1. Act1,Scene 4,Lines 11-14,Duncan: There is no art....absolute trust. Explain the dramatic irony in the king's speech on trust?(answer in 3 sentences) 2. Act 1,Scene 5,Lines 57-66, Lady Macbeth:...
1. Act1,Scene 4,Lines 11-14,Duncan:
There is no art....absolute trust.
Explain the dramatic irony in the king's speech on trust?(answer in 3 sentences)
2. Act 1,Scene 5,Lines 57-66, Lady Macbeth:
Come thick night And pall thee in the....and I feel now.The future in the instant.
Explain what knife Lady Macbeth is talking about? Why does she feel transported? What does she mean by"greater than both"? What future she is thinking about?(answer in 3 sentences)
William Shakespeare's Macbeth is a drama drawn in the sinister with shadows of evil as witches and dark hearts consumed with ambition construct a phantasmagoric world of deception, madness, and delusion.
In Act I the dark ambition of the traitorous Thane of Cawdor brings him defeat at the hands of "brave Macbeth." In Scene 4, King Duncan asks his son Malcolm if Cawdor has yet been executed for his rebellion; Malcolm replies that he has; furthermore, Malcolm continues, the villain met his death as "twere a careless trifle," of no importance. Hearing this, the king remarks that one can never tell by looking at someone what character that man possesses. Duncan adds that Cawdor was perceived by him as a man he could trust.
1. King Duncan's remarks about the traitorous Thane of Cawdor exemplify dramatic irony [a contradiction between what a character believes and what the audience knows to be true] because he will again be deceived by the next Thane of Cawdor, Macbeth, another Scottish nobleman whom he trusts. For, later, Macbeth, just as the traitorous Cawdor has done, will show a face that is deceptive.
2. In Scene 5, Lady Macbeth has read her husband's letter, telling her what has occurred with him after battle and his encounter with the "three weird sisters" who have hailed him as Thane of Cawdor and, then, as king. After a messenger informs Lady Macbeth that her husband is coming, she speaks in a subsequent soliloquy to the one in which she reads Macbeth's letter. Worried that Macbeth is too filled with "th' milk of human kindness," Lady Macbeth invokes the spirits to unsex her
and fill me, from the crown to the toe, top-full
Of direst cruelty! (1.5.42-43)
She entreats the spirits further, asking that she feel no compunctions about the murder of King Duncan that she plans. In an apostrophe to the night, she calls upon the darkness to hide her in her evil, "the dunnest smoke of hell," so that she will not see where she stabs the king (she will use a knife), nor will the spirits know afterwards that she has killed the king and cry, "Stop" if she remains under the cover of night.
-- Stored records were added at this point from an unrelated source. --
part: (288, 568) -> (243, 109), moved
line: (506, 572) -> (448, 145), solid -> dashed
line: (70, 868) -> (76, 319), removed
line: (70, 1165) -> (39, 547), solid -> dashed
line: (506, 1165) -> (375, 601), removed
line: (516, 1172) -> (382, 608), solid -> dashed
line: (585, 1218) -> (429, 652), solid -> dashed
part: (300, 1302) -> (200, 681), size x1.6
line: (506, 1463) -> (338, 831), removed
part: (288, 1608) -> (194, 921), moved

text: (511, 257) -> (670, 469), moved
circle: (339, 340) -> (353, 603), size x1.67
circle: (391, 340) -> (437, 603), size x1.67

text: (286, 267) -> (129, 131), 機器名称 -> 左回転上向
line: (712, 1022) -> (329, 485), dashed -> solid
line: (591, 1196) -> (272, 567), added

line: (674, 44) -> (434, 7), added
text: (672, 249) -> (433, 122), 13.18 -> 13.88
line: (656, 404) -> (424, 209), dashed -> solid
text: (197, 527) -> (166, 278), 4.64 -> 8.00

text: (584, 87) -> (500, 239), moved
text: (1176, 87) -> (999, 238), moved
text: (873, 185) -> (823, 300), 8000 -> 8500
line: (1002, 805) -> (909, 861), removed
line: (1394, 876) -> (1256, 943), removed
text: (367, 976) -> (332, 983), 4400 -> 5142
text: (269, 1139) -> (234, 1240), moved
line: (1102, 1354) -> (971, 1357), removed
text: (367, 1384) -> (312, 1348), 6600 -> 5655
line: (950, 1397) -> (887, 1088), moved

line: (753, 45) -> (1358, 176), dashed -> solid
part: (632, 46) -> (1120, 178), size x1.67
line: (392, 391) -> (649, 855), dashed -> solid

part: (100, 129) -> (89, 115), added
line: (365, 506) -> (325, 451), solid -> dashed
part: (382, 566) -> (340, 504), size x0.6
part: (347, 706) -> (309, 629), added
Lady Macbeth beseeches the spirits in this manner because the Elizabethans believed in the Chain of Being, in which the king was right beneath the holy spirits and had divine rights. Thus, the semi-divine monarch is at the head of the hierarchy of life. If the king is killed, his death upsets world order, so Lady Macbeth wants Duncan's death concealed so that this order will not be disturbed.
Then, when Macbeth enters, after already having imagined her regicide, Lady Macbeth feels transported to the future and envisions her husband as the king, whom the witches have predicted he will be. This future of Macbeth's being king is what she implies when she says, "Greater than both" after saying Macbeth's present titles of "Great Glamis" and "Worthy Cawdor."